Un pasado (fugaz) en el Senado

 Los vericuetos legislativos de la nominación de Roberto Carlés se veían ayer acompañados entre los senadores opositores por otras precisiones, como el hecho de que el académico contaba con un contrato del Senado mientras coordinaba la comisión liderada por Eugenio Zaffaroni para reformar el Código Penal.

Es un dato conocido para la oposición a partir de que tanto el macrista Federico Pinedo como el radical Ricardo Gil Lavedra integraron ese grupo que se reunía, convocado por Carlés, una vez por semana en las oficinas de la Corte Suprema.

La difusión que ha comenzado a adquirir ese dato confirma la tesis deslizada apenas se conoció la postulación de Carlés que dice que ni siquiera el buen concepto papal que incide en su figura podría alcanzar para conseguir los nueve votos que al oficialismo le faltan en el Senado.

Durante ayer, la oposición se mantuvo en la línea de cuestionar a Carlés y fustigar al Gobierno por haberlo postulado.

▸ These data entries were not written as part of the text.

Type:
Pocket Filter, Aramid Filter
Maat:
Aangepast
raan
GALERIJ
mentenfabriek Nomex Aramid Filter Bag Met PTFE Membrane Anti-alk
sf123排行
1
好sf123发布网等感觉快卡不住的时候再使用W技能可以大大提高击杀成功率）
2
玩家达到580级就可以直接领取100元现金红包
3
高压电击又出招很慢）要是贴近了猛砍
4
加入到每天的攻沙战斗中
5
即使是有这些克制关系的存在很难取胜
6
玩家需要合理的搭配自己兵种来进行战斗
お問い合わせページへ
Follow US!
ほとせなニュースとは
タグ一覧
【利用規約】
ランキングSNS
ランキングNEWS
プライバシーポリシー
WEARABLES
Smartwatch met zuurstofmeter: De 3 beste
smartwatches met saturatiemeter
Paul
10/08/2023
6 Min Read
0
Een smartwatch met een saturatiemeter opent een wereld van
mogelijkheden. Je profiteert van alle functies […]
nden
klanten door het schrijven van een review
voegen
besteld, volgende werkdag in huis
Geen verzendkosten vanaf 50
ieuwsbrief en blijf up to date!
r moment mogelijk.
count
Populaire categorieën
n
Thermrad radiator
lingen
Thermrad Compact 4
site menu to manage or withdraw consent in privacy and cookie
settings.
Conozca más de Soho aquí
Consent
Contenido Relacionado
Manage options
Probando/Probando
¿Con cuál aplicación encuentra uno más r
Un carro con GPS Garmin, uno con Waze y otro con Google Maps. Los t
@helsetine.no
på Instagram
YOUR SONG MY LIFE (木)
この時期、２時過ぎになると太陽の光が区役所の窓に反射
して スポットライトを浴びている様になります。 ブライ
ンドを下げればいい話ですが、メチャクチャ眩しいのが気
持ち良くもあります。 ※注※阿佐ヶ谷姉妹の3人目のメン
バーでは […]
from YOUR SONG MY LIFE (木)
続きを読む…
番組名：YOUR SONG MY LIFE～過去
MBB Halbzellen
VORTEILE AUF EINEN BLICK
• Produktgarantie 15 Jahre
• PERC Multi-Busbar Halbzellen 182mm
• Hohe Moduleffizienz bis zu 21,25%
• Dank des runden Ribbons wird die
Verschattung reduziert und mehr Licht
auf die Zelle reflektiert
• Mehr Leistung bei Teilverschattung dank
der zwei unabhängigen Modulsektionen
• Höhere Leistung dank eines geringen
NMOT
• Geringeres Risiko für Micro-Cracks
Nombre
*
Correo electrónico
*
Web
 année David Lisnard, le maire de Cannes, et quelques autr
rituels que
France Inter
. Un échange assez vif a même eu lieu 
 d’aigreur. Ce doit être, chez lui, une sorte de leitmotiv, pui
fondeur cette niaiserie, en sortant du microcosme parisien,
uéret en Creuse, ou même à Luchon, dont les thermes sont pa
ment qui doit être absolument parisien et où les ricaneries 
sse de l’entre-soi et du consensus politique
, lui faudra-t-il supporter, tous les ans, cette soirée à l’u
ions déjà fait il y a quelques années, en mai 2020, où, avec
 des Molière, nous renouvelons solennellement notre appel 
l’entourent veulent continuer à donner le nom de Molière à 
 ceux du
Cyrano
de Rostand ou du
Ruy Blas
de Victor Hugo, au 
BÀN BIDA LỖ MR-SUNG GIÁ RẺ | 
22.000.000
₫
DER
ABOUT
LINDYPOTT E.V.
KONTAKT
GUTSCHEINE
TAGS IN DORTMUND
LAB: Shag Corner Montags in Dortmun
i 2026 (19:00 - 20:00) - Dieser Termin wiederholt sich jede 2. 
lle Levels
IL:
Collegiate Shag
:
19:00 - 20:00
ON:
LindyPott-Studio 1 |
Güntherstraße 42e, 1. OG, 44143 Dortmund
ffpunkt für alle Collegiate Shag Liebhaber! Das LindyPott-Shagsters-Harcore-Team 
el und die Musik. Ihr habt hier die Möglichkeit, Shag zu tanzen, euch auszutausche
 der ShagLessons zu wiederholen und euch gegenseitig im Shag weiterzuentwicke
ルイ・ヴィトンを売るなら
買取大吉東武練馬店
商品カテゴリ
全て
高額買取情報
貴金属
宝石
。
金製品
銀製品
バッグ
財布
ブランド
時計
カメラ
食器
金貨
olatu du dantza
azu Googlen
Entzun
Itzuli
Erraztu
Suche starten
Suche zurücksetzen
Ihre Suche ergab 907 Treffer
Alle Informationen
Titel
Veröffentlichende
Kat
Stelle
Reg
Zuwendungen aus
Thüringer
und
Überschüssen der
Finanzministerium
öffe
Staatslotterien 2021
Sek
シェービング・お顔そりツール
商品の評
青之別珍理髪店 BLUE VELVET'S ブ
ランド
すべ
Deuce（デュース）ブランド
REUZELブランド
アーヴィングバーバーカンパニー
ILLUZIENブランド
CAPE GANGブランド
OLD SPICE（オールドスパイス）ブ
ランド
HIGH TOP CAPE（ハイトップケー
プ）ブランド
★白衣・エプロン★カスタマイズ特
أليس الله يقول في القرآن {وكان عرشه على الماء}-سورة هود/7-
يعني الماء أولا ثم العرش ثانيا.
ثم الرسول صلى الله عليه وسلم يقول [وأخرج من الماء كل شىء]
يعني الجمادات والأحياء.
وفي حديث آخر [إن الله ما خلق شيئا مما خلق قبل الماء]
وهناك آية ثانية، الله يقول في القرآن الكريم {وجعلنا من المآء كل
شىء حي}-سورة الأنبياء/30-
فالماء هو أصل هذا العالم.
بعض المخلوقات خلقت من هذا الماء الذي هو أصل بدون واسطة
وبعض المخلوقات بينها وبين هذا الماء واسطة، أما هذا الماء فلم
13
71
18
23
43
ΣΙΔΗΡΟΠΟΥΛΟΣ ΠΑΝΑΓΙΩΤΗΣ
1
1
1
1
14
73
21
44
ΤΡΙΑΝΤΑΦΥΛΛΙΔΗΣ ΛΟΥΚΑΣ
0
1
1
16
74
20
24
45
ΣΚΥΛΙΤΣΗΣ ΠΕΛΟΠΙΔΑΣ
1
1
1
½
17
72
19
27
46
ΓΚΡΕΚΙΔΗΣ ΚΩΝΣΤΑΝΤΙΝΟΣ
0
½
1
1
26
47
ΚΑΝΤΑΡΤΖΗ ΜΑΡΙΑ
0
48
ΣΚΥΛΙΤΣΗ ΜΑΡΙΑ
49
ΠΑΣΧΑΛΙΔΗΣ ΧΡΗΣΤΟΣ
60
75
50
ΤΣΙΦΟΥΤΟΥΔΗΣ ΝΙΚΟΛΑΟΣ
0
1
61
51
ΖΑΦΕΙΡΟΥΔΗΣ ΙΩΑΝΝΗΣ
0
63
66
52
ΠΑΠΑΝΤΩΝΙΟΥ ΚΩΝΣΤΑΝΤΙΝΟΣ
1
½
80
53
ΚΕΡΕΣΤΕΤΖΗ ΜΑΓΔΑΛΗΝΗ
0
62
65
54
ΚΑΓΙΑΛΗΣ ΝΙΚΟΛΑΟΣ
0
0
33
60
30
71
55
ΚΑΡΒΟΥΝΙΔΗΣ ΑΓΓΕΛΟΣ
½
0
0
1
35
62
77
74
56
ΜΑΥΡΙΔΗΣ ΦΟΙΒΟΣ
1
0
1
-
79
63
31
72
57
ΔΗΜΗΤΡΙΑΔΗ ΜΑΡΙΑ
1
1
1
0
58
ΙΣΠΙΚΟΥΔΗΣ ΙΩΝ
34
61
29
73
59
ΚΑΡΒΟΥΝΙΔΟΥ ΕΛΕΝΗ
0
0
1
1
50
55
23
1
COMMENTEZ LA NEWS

Si bien se reconocen sus méritos académicos, también se han escuchado expresiones terminantes sobre el hecho de que no tiene experiencia ni en el ejercicio de la abogacía ni en la tarea jurisdiccional.

Aunque abundan especulaciones sobre su motivación para aceptar el rol que le ha adjudicado el kirchnerismo, ha ganado puntos la tesis de que, de naufragar su pliego en el Senado, posteriormente tendría un cargo de peso en el Ejecutivo que compensaría el destrato que recibirá en el Congreso.